Chinese–American musical comedian

Anna Chang (born August 21, 1910) was an American musical comedian, vaudevillian, and Jazz Age singer. A rare Chinese–American performer in early Hollywood, she appeared in two short films and a feature-length movie.

Anna Chang was born on August 21, 1910 in San Francisco, California. She began performing at the age of six and regularly appeared as a musical performer in California and elsewhere in the US. She also appeared in the revue Hula Blues.

She appeared in the Paramount short film Two Little Chinese Maids (1929) alongside the Japanese-American actress Hatsu Kuma, performing the song "East is West." She was the star of Singapore Sue (1932), a short film featuring her as a waitress who rejects a lecherous white sailor, where she sung "How Can A Girl Say No?." The sailor was played by Cary Grant in his film debut, whose first line was "Oh, boy, what a great day to have good eyesight!". The sailor would proposition Sue with clumsy and racist come-ons like "You and me, we chop suey through the park?" Grant would later request the film be removed from his tribute reel at the 42nd Academy Awards. She also appeared in The Hatchet Man (1932) starring Edward G. Robinson. Robinson and most of the white cast appeared in yellowface, but Chang and a few other Asian actors appeared in small roles. Robinson referred to the film in his memoirs as "horrible."

* Assigned task 1
Please write out the part of the Anna Chang text starting with "Anna Chang (born" and going on through "a feature-length movie.".
* Assigned task 2
According to the Anna Chang text, what role did Cary Grant play in Singapore Sue?

(Stored data)
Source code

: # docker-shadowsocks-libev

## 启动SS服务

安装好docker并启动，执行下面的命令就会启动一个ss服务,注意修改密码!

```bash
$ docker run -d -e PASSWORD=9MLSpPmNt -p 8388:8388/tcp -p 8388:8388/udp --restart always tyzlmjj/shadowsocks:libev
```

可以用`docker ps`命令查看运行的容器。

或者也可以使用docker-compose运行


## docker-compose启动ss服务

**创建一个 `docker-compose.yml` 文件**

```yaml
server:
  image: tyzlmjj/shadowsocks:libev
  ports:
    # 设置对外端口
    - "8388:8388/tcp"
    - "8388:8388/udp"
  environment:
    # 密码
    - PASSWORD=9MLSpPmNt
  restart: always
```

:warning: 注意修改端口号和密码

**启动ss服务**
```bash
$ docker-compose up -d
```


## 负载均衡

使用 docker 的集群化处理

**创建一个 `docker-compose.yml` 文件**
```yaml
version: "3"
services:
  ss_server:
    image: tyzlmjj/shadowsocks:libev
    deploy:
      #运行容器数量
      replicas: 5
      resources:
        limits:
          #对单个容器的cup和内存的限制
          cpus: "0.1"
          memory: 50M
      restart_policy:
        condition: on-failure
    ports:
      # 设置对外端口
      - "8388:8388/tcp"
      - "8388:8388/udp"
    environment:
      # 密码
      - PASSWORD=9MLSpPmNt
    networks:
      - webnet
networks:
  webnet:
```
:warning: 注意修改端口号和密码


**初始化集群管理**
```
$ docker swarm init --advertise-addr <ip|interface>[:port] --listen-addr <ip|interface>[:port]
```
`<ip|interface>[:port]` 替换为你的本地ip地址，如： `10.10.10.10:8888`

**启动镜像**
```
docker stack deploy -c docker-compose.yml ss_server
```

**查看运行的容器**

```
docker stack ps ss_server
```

* Expected output 1
Anna Chang (born August 21, 1910) was an American musical comedian, vaudevillian, and Jazz Age singer. A rare Chinese–American performer in early Hollywood, she appeared in two short films and a feature-length movie.

* Expected output 2
He played a lecherous white sailor, his film debut.